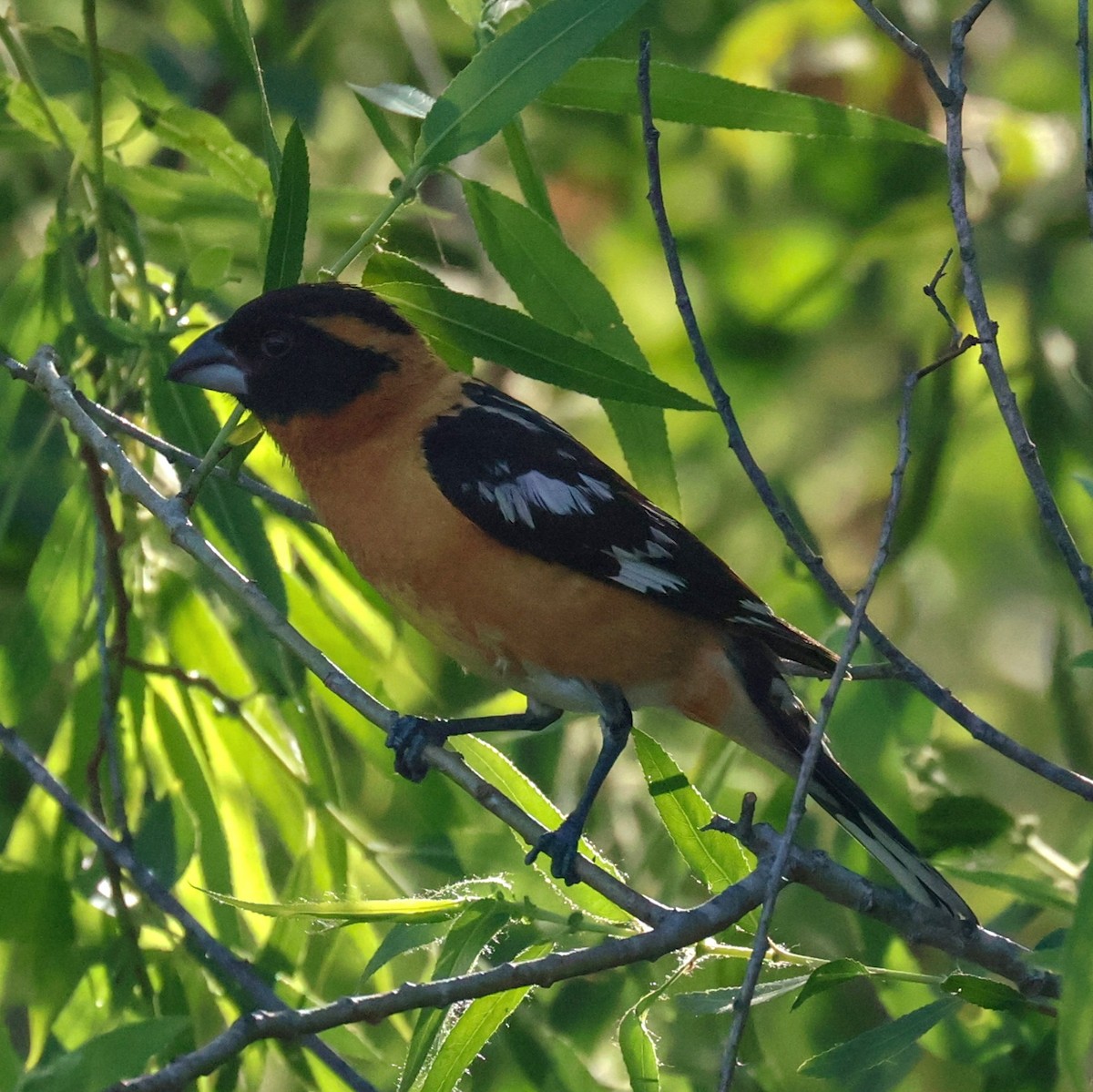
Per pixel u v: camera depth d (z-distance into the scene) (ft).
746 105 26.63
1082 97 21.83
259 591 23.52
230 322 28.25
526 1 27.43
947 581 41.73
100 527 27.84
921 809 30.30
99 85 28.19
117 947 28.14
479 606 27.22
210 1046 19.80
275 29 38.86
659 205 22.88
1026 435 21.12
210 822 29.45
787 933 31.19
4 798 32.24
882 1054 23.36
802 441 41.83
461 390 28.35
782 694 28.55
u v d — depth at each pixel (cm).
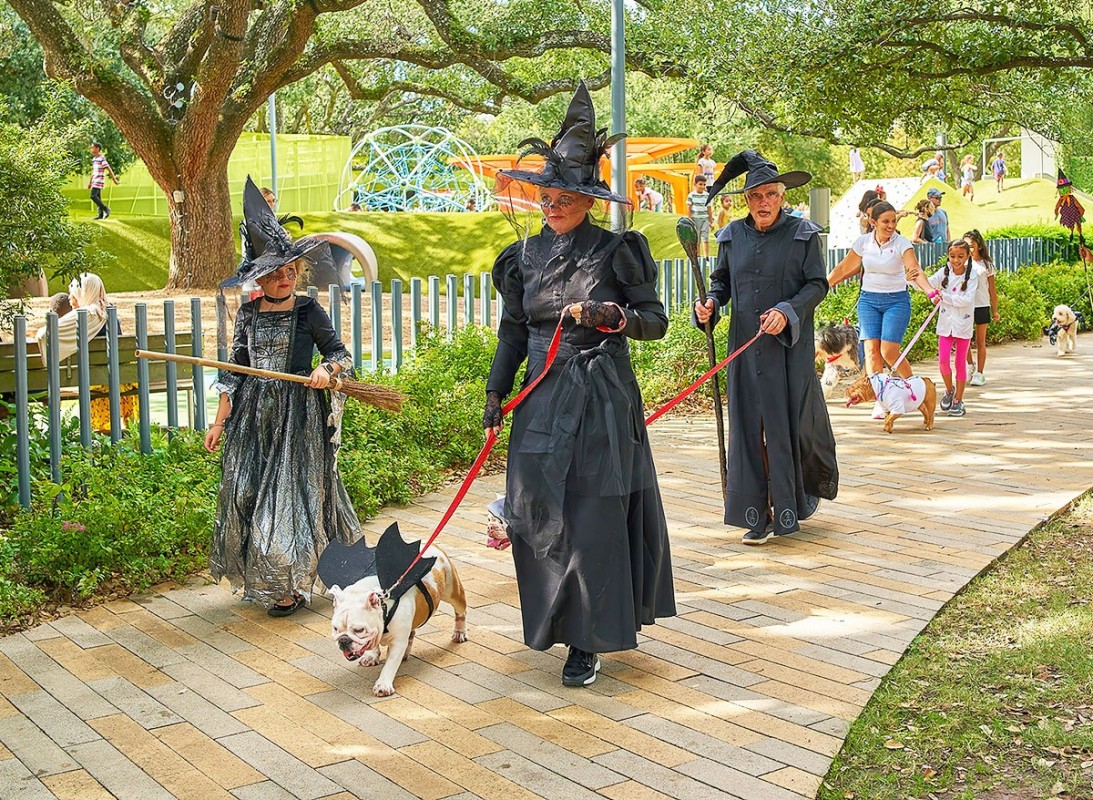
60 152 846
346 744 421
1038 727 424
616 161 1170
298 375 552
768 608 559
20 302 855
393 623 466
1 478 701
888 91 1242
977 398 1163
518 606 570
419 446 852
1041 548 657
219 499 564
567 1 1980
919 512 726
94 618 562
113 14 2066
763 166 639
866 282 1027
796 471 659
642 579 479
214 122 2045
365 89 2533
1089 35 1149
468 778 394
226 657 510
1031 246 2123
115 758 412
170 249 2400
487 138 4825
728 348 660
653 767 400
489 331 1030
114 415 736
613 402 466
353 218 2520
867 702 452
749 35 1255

____

* Task item
Reproduce the material word for word, but without its images.

* Result below
Per pixel u v: camera depth d (z-distance into the scene) (ft).
746 105 26.63
1082 97 21.83
259 591 23.52
230 322 28.25
526 1 27.43
947 581 41.73
100 527 27.84
921 809 30.30
99 85 28.19
117 947 28.14
479 606 27.22
210 1046 19.80
275 29 38.86
659 205 22.88
1026 435 21.12
210 822 29.45
787 933 31.19
4 798 32.24
882 1054 23.36
802 441 41.83
461 390 28.35
782 694 28.55
u v d — depth at each pixel (cm).
60 152 846
346 744 421
1038 727 424
616 161 1170
298 375 552
768 608 559
20 302 855
393 623 466
1 478 701
888 91 1242
977 398 1163
518 606 570
419 446 852
1041 548 657
219 499 564
567 1 1980
919 512 726
94 618 562
113 14 2066
763 166 639
866 282 1027
796 471 659
642 579 479
214 122 2045
365 89 2533
1089 35 1149
468 778 394
226 657 510
1031 246 2123
115 758 412
170 249 2400
487 138 4825
728 348 660
653 767 400
489 331 1030
114 415 736
613 402 466
353 218 2520
867 702 452
749 35 1255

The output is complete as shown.